Interesting Equity Method thought

under the equity method, we take owner’s proportion to income statement. does it goe to the income statement on pre or post tax basis? does the full amount go to reflect in net income ? reference?

I feel stupid not knowing these basic questions. I think the answer is it goes into NI post tax because you are taking the proportion of NI from the other company after the other company paid taxes.

Post.

Sweet.

Sure? what ever happend to double taxation , if the investment is across borders/ or states?

grace grace Wrote: ------------------------------------------------------- > Sure? what ever happend to double taxation , if > the investment is across borders/ or states? I don’t think its really double taxation. You are taxing the investee and your comp separately and then adding both. If its post tax then add to earnings before tax to investor’s IS and then taxed the sum, that would be double taxation.

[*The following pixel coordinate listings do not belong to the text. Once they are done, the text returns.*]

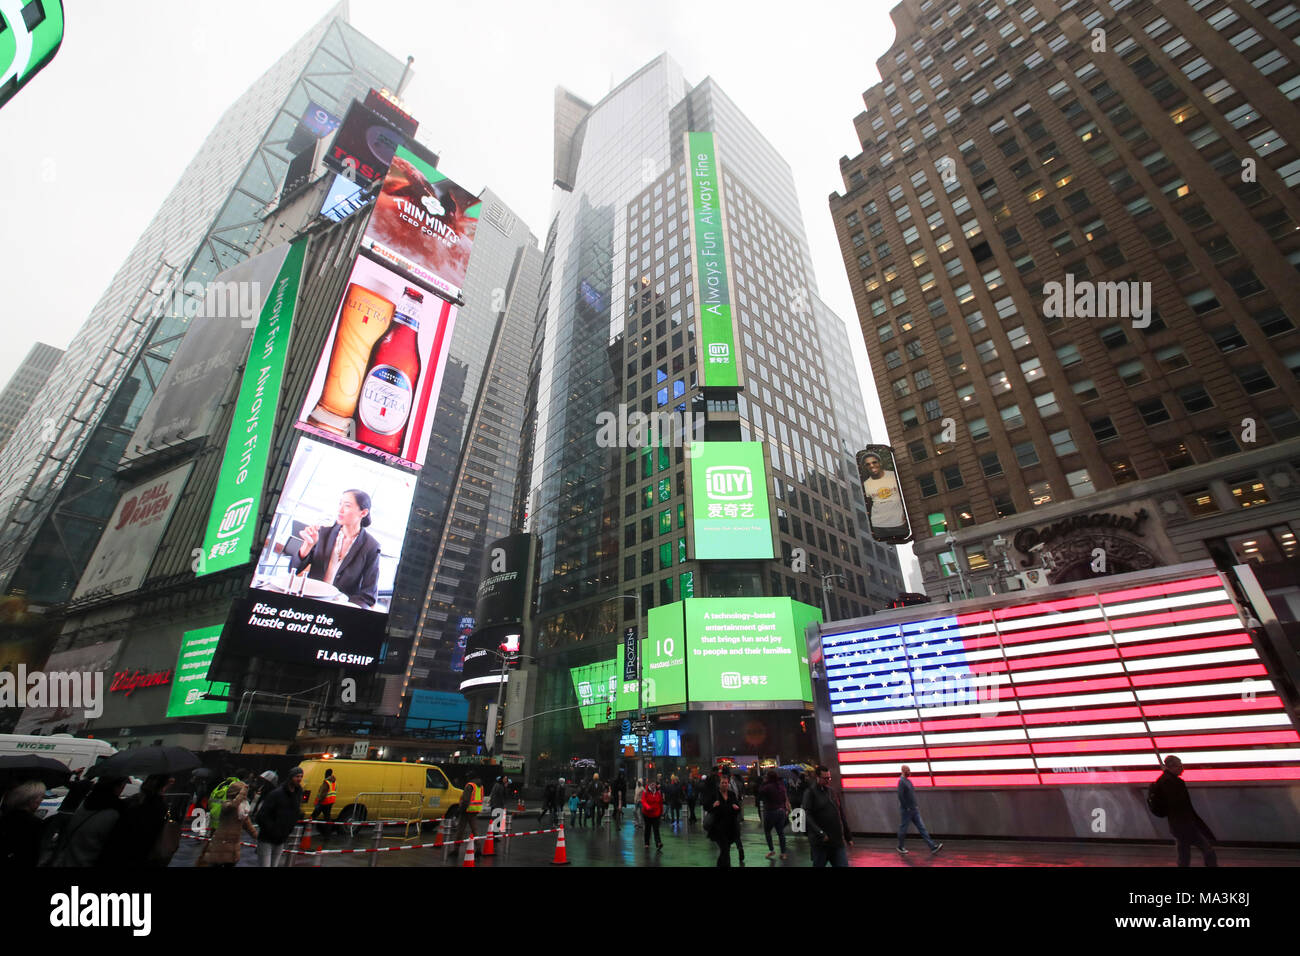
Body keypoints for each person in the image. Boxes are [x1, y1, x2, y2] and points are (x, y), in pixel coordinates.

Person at [287, 489, 382, 607]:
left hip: (340, 608)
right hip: (310, 599)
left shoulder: (371, 546)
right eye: (340, 504)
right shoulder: (323, 533)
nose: (340, 510)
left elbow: (368, 595)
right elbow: (293, 570)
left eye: (347, 506)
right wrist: (307, 545)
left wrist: (342, 605)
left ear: (363, 513)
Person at [1149, 755, 1217, 867]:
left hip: (1178, 824)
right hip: (1184, 824)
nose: (1182, 768)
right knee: (1207, 850)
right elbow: (1178, 805)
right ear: (1172, 767)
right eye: (1179, 766)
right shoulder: (1170, 782)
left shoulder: (1167, 780)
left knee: (1184, 853)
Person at [101, 773, 177, 868]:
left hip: (116, 852)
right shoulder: (158, 807)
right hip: (139, 854)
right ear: (162, 786)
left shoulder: (132, 801)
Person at [49, 775, 128, 867]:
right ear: (117, 787)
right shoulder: (113, 814)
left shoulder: (84, 804)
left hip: (65, 860)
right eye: (122, 786)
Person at [197, 780, 257, 867]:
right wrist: (242, 792)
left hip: (233, 848)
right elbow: (233, 806)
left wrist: (256, 836)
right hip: (221, 844)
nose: (245, 796)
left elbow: (248, 825)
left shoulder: (243, 809)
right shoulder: (226, 804)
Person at [802, 766, 853, 868]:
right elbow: (808, 815)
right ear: (817, 777)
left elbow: (840, 814)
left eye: (829, 778)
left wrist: (848, 836)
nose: (827, 780)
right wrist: (820, 833)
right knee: (819, 864)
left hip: (837, 840)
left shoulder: (832, 792)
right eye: (825, 778)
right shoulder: (810, 793)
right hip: (821, 842)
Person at [254, 766, 303, 868]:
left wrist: (288, 829)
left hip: (281, 838)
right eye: (297, 776)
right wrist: (272, 829)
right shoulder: (276, 794)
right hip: (267, 838)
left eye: (301, 776)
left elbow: (295, 813)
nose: (299, 779)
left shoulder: (298, 793)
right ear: (290, 777)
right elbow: (261, 816)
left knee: (274, 864)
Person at [0, 780, 48, 867]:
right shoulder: (35, 823)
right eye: (41, 797)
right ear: (32, 800)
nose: (42, 800)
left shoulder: (6, 816)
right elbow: (32, 853)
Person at [896, 765, 941, 855]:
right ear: (903, 771)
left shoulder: (908, 781)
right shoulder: (901, 782)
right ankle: (900, 846)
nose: (909, 772)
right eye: (907, 770)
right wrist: (906, 807)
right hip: (907, 810)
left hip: (914, 809)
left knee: (922, 828)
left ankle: (932, 847)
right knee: (903, 829)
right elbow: (900, 796)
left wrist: (914, 805)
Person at [704, 767, 744, 867]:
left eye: (726, 783)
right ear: (719, 784)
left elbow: (737, 808)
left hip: (730, 828)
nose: (725, 785)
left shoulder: (731, 795)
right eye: (723, 783)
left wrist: (736, 808)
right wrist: (713, 806)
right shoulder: (715, 795)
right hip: (718, 828)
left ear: (728, 783)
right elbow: (707, 806)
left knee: (726, 851)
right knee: (725, 849)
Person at [860, 452, 905, 531]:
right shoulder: (866, 485)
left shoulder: (893, 476)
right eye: (868, 464)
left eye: (874, 462)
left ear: (880, 463)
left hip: (900, 522)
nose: (871, 466)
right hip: (878, 525)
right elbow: (869, 505)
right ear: (865, 467)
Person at [758, 770, 791, 860]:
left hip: (770, 811)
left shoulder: (767, 787)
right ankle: (783, 853)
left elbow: (760, 793)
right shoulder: (781, 786)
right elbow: (785, 798)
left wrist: (763, 783)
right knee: (781, 833)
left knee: (768, 831)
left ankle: (771, 850)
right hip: (781, 811)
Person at [451, 776, 481, 856]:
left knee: (460, 829)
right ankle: (478, 848)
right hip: (474, 810)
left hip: (466, 810)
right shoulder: (479, 785)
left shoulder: (469, 785)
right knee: (475, 830)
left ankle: (456, 849)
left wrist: (459, 811)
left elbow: (465, 800)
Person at [641, 779, 665, 851]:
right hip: (647, 814)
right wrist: (648, 807)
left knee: (656, 829)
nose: (653, 785)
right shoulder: (645, 792)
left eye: (654, 784)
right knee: (647, 829)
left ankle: (658, 843)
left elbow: (660, 803)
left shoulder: (658, 793)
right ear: (648, 784)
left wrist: (661, 812)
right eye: (651, 784)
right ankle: (647, 843)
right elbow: (643, 801)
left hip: (656, 814)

guys, check cfai text page 42 - the case of petroleum corp and supply. I think the investor share in the investee’s net income goes on the investor’s I/S: 1. Post Operatimng profit 2. PRE - TAX! Sweeter, I guess!

Looking more closely, it’s actually post-tax. The $40 tax was derived from $100 pretax income x 40%. The extra $4 Supply income wasn’t accounted for.

hmmmmmmmmmmmmmmmmmmmm Sweeeeeeetest ever! thank you.